Host using GitHub Pages Host using GitHub Pages

Description

Provided that our Three.js project works when served from the ./dist/ folder, then we can host it using GitHub pages for free.

To use GitHub pages, you will need to have a GitHub account.

If you forked the boilerplate used in this course, and you used git clone to download your forked version locally, and you were editing the code in that version during the course, then you also have a tool named gh-pages installed as a dependency from your ./package.json.

Provided that your npm run build and npm run preview works, and it saves to the ./dist/ folder, you can just run npm run deploy, and it will push the contents of the ./dist/ folder to your own gh_pages branch of your own forked version of the course boilerplates repository.

After a few minutes, you will be able to view your application live on GitHub pages using the URL,

https://<your lowercase github username>.github.io/Three.js-Boilerplate-TS-Vite/

Note that this will only work, if you forked your own copy of the boilerplate in GitHub and then git cloned that version.

Manually Creating a GitHub pages website.

So, what can you do if you didn't clone your own forked version of the course boilerplate, but just created the boilerplate manually as demonstrated at the beginning of the course?

First, you will need to ensure there is a base directive in your ./vite.config.js.

./vite.config.js

import { defineConfig } from 'vite'
import topLevelAwait from 'vite-plugin-top-level-await'

export default defineConfig({
  plugins: [topLevelAwait()],
  base: './',
})

The base directive is needed because GitHub pages will serve your content from a sub path in the URL, which will be the name as your repository. If you don't do this, you will get HTTP 404 errors when loading the assets.

Also ensure that any images and models loaded into your project, have the paths prefixed as, for example,

textureLoader.load('img/lensflare0.png') // ✓

or

textureLoader.load('./img/lensflare0.png') // ✓

but not this,

textureLoader.load('/img/lensflare0.png') // ✕

The first two options will load resources relative to the loaded HTML script, instead of relative to the web root. This is an important consideration when hosting on GitHub pages.

Next, run the build script again.

npm run build

Then preview in the browser to be sure it works.

npm run preview

Visit http://localhost:4173/

Now to log into your GitHub account and create a new repository using any name that you want.

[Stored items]
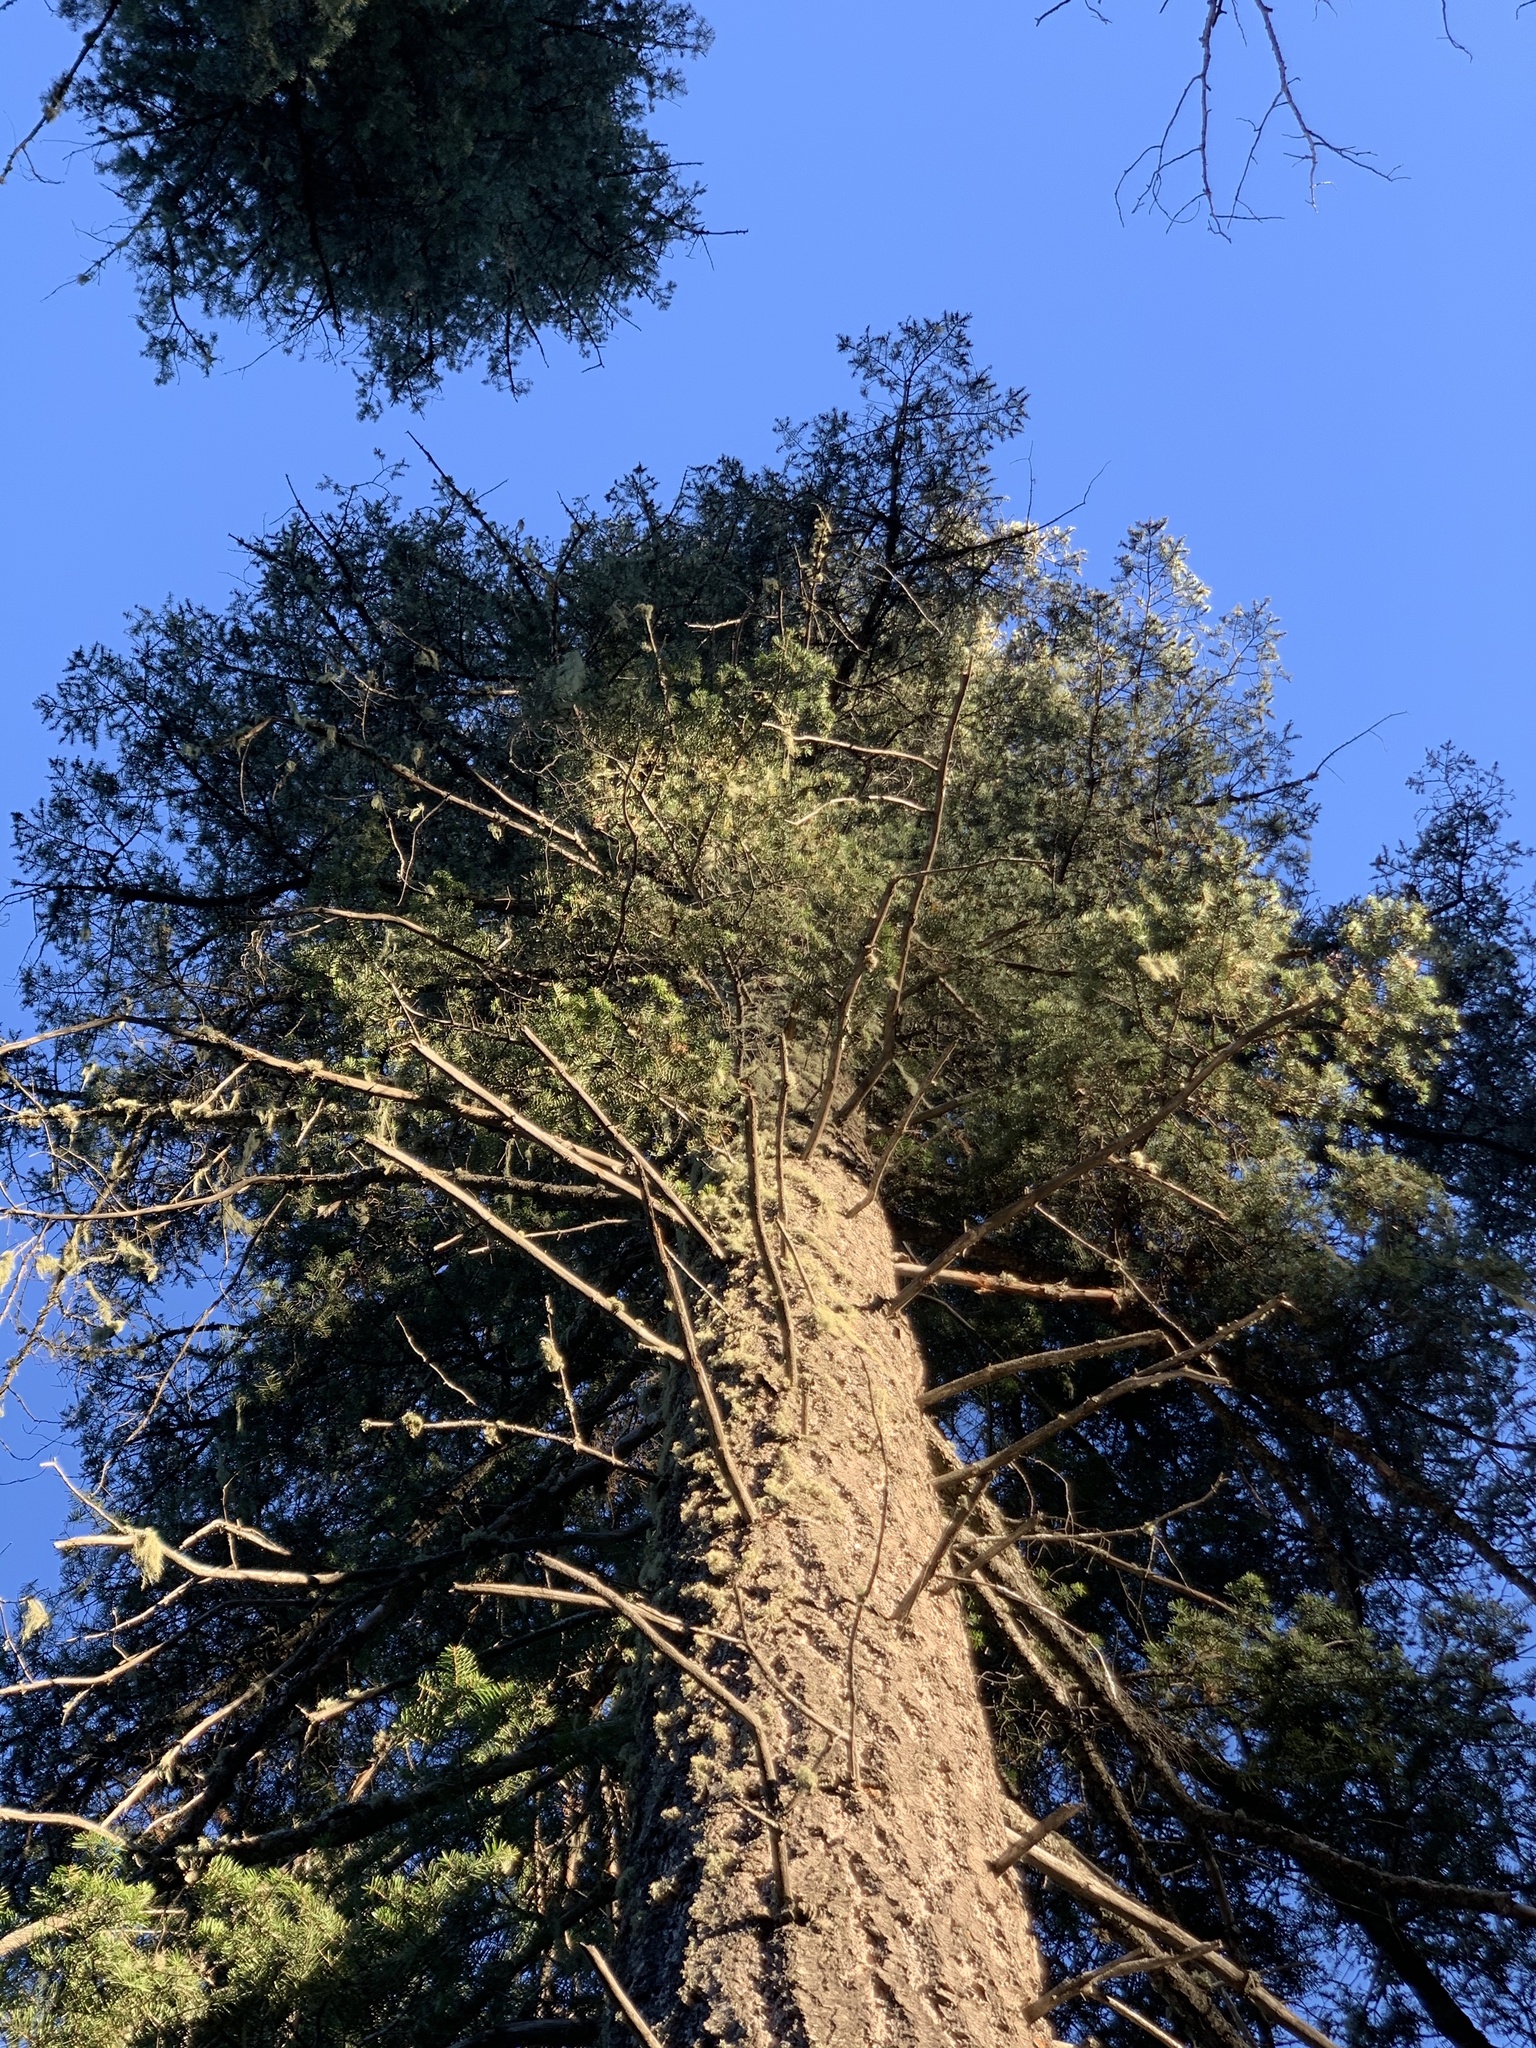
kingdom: Plantae
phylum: Tracheophyta
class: Pinopsida
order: Pinales
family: Pinaceae
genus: Abies
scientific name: Abies concolor
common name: Colorado fir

Work instruction: Carry on the GitHub Pages hosting guide from the point where it stops, after the step about creating a new repository. The rows are unrelated to the page about hosting a Three.js project on GitHub Pages.

Answer to the exercise:
E.g., My-Project.

Note that the name needs to conform to the following rules.

  • Max length 39 characters
  • Alphanumeric or hyphen (-)
  • Cannot start with a hyphen
  • No consecutive hyphens
  • Cannot be a reserved name
  • Unique for your account

Next, drag and drop the files and folders from your ./dist/ folder.

Finally, go to Settings/Pages and change Source to Branch: main and then select \root and then press the Save button.

After a few minutes, you will be able to view your application live on GitHub pages using the URL,

https://<your lowercase github username>.github.io/<name-of-your-new-repository>/

And this is the GitHub pages example created in the video,

My-Project : https://sean-bradley.github.io/My-Project/

Add gh-pages to existing repository

If you already have your own GitHub repository for your project, and building the production version works when previewing, you can add gh-pages to your existing project.

Note that your project already needs to be setup in GitHub, and you can successfully git pull and git push to your own repository.

In your project, install the gh-pages dependency.

npm install gh-pages --save-dev

Add a new script command to your package.json named deploy

{
...
  "scripts": {
    "dev": "vite",
    "build": "tsc && vite build",
    "preview": "vite preview",
    "deploy": "gh-pages -d ./dist"
  },
...

After building and previewing that it works from the ./dist/ folder,

You can deploy using gh-pages

npm run deploy

After a minute or two, your GitHub pages site will be live. View the Settings Pages section in your projects GitHub repository to verify the URL of your public GitHub pages web address.